Wednesday, December 13, 2023

A rolling review of Year's Best Fantasy 3 - Part I

  


In an ongoing effort to be as irrelevant as possible, I'm going to review the anthology I'm currently reading, Year's Best Fantasy 3 edited by David Hartwell...which was published 20 years ago. I haven't finished it yet, but I'm going to do a rolling review of the individual stories as I go.

These stories were first published in 2002. If these were, indeed, the best fantasy stories published that year, then the fantasy genre was almost entirely dead. They weren't, of course. They were just the ones most politically fashionable. It was not nearly as bad then as it is now, but SJW corruption of science fiction and fantasy was already well underway.

I have no doubt that with money and time, I could create an equally long collection (~490 pages) of actually good, actually fantasy stories that would sustain an actual fanbase. Of course, if I understand correctly, Amazon has destroyed the ebook market, but that's a separate question.

So, on to the stories.

First thing I did was browse the table of contents.

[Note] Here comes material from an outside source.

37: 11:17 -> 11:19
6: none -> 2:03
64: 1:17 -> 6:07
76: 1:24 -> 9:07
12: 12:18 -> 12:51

I saw "Cecil Rhodes in Hell" by Michael Swanwick near the end. It was only a single page. I had an idea what I was in for, and I was curious, so I skipped to that.

This could barely be called a story. It is basically an encyclopedia entry (Wikipedia before that existed, kiddies) with a "white people bad" moral tagged on at the end. I am not kidding. It is garbage and the only reason anyone would publish it is because of a sick, seething hatred of white people.

Also, for anyone who wants to engage with the real world, Zimbabwe (formerly Rhodesia) is not doing well at all since they decided to kick out all of their white farmers, confiscate their land, and hand it over to blacks. Good. I hope they starve.

Going for a more standard reading experience, I returned to the beginning of the book for Kage Baker's "Her Father's Eyes." This is a story told from the point of view of a young girl on a train ride in post-World War II America. It is atmospheric and tense, and...debatably fantasy. There is nothing here that is absolutely distinct from our own world. It might be a fantasy story, but it could very well be just...bad people.

I hate these it-might-be-fantasy stories. If you're going to sell it as fantasy, make it fantastic, not, "might be fantasy, might be mental illness or a child's misunderstanding of the world."

It's not a bad story, but is it fantasy? Is it the best fantasy?

Next up "Want's Master" by Patricia Bowne, which is about academic politics and fundraising and growing old slightly dressed up in magical terms. Instead of taking us out of our own world into something exciting and fresh, Patricia opted to make magic boring and petty as office politics and gladhanding to raise money.

"October in the Chair" by Neil Gaiman - The months of the year convene to share stories. It's a cool setup. The personifications of the months are interesting. The story October ends up telling is a self-indulgent gamma poor-persecuted-me fantasy...in the worst sense of that word.

"Greaves, This Is Serious" by William Mingin - A send-up of P.G. Wodehouse's Jeeves stories. He makes a fair point, but it's fundamentally a mean-spirited shot at a much, much better writer, and, once again, barely qualifies as fantasy.

"Shift" by Nalo Hopkinson - Before I get to the story, I want to quote a bit from the author bio, "She is on the steering committee of the Carl Brandon Society, which promotes the involvement of people of color in speculative fiction." So yeah, you know what to expect.

In fairness, this is actually pretty well-written. It is, however, vile poison. It takes up the story of Shakespeare's Caliban centuries later. Caliban is a black man. When she arrived at the island, Miranda was so taken by this black man that she immediately decided to have sex with him, and then her father caught them and she accused him of rape.

Literally the entire point of the story is that white girls are desperate to get with black men, and somehow, it's white girls' fault that black men abandon those children. And black men are poor, persecuted victims of white people's perceptions who never did nothing wrong.

On behalf of the tens of thousands of white women in the U.S. raped by black men since this story was written, burn in Hell, Nalo. Burn in Hell.

And that's what I've read so far. It's gotten far worse since, but as you can see, our culture has been in deep trouble for some time now. There are also stories by Tanith Lee and Gene Wolfe in here, so there may be other worthwhile ones. I'm going to keep going, but, geez, this is bad.